Given a multivariate sample \(X\) and hypothesized mean \(\mu_0\), it tests $$H_0 : \mu_x = \mu_0\quad vs\quad H_1 : \mu_x \neq \mu_0$$ using the procedure by Dempster (1958, 1960).

mean1.1958Dempster(X, mu0 = rep(0, ncol(X)))

Arguments

X

an \((n\times p)\) data matrix where each row is an observation.

mu0

a length-\(p\) mean vector of interest.

Value

a (list) object of S3 class htest containing:

statistic

a test statistic.

p.value

\(p\)-value under \(H_0\).

alternative

alternative hypothesis.

method

name of the test.

data.name

name(s) of provided sample data.

References

Dempster AP (1958). “A High Dimensional Two Sample Significance Test.” The Annals of Mathematical Statistics, 29(4), 995--1010. ISSN 0003-4851.

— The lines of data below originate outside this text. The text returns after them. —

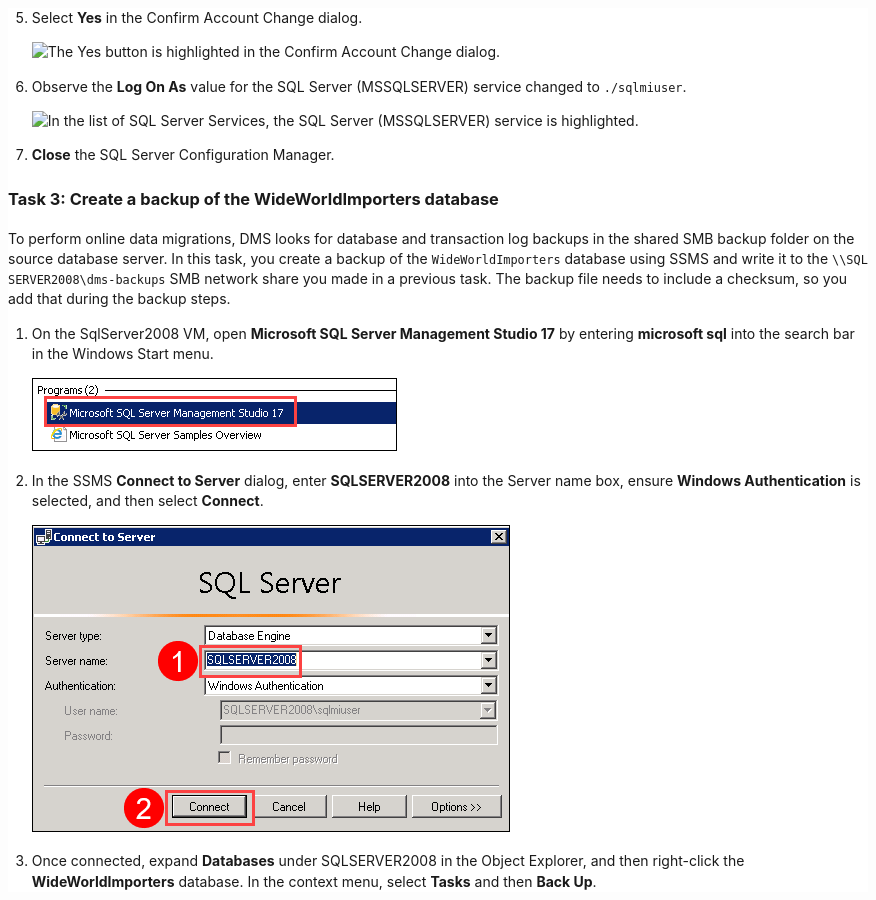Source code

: 5. Select **Yes** in the Confirm Account Change dialog.

   ![The Yes button is highlighted in the Confirm Account Change dialog.](media/confirm-account-change.png "Confirm Account Change")

6. Observe the **Log On As** value for the SQL Server (MSSQLSERVER) service changed to `./sqlmiuser`.

   ![In the list of SQL Server Services, the SQL Server (MSSQLSERVER) service is highlighted.](media/sql-server-service.png "SQL Server Services")

7. **Close** the SQL Server Configuration Manager.

### Task 3: Create a backup of the WideWorldImporters database

To perform online data migrations, DMS looks for database and transaction log backups in the shared SMB backup folder on the source database server. In this task, you create a backup of the `WideWorldImporters` database using SSMS and write it to the `\\SQLSERVER2008\dms-backups` SMB network share you made in a previous task. The backup file needs to include a checksum, so you add that during the backup steps.

1. On the SqlServer2008 VM, open **Microsoft SQL Server Management Studio 17** by entering **microsoft sql** into the search bar in the Windows Start menu.

   ![SQL Server is entered into the Windows Start menu search box, and Microsoft SQL Server Management Studio 17 is highlighted in the search results.](media/start-menu-ssms-17.png "Windows start menu search")

2. In the SSMS **Connect to Server** dialog, enter **SQLSERVER2008** into the Server name box, ensure **Windows Authentication** is selected, and then select **Connect**.

   ![The SQL Server Connect to Search dialog is displayed, with SQLSERVER2008 entered into the Server name and Windows Authentication selected.](media/sql-server-connect-to-server.png "Connect to Server")

3. Once connected, expand **Databases** under SQLSERVER2008 in the Object Explorer, and then right-click the **WideWorldImporters** database. In the context menu, select **Tasks** and then **Back Up**.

Dempster AP (1960). “A Significance Test for the Separation of Two Highly Multivariate Small Samples.” Biometrics, 16(1), 41. ISSN 0006341X.

Examples

## CRAN-purpose small example
smallX = matrix(rnorm(10*3),ncol=3)
mean1.1958Dempster(smallX) # run the test
#> 
#> 	One-sample Test for Mean Vector by Dempster (1958).
#> 
#> data:  smallX
#> statistic = 0.69274, p-value = 0.5642
#> alternative hypothesis: true mean is different from mu0.
#> 

# \donttest{
## empirical Type 1 error 
niter   = 1000
counter = rep(0,niter)  # record p-values
for (i in 1:niter){
  X = matrix(rnorm(50*5), ncol=50)
  counter[i] = ifelse(mean1.1958Dempster(X)$p.value < 0.05, 1, 0)
}

## print the result
cat(paste("\n* Example for 'mean1.1958Dempster'\n","*\n",
"* number of rejections   : ", sum(counter),"\n",
"* total number of trials : ", niter,"\n",
"* empirical Type 1 error : ",round(sum(counter/niter),5),"\n",sep=""))
#> 
#> * Example for 'mean1.1958Dempster'
#> *
#> * number of rejections   : 71
#> * total number of trials : 1000
#> * empirical Type 1 error : 0.071
# }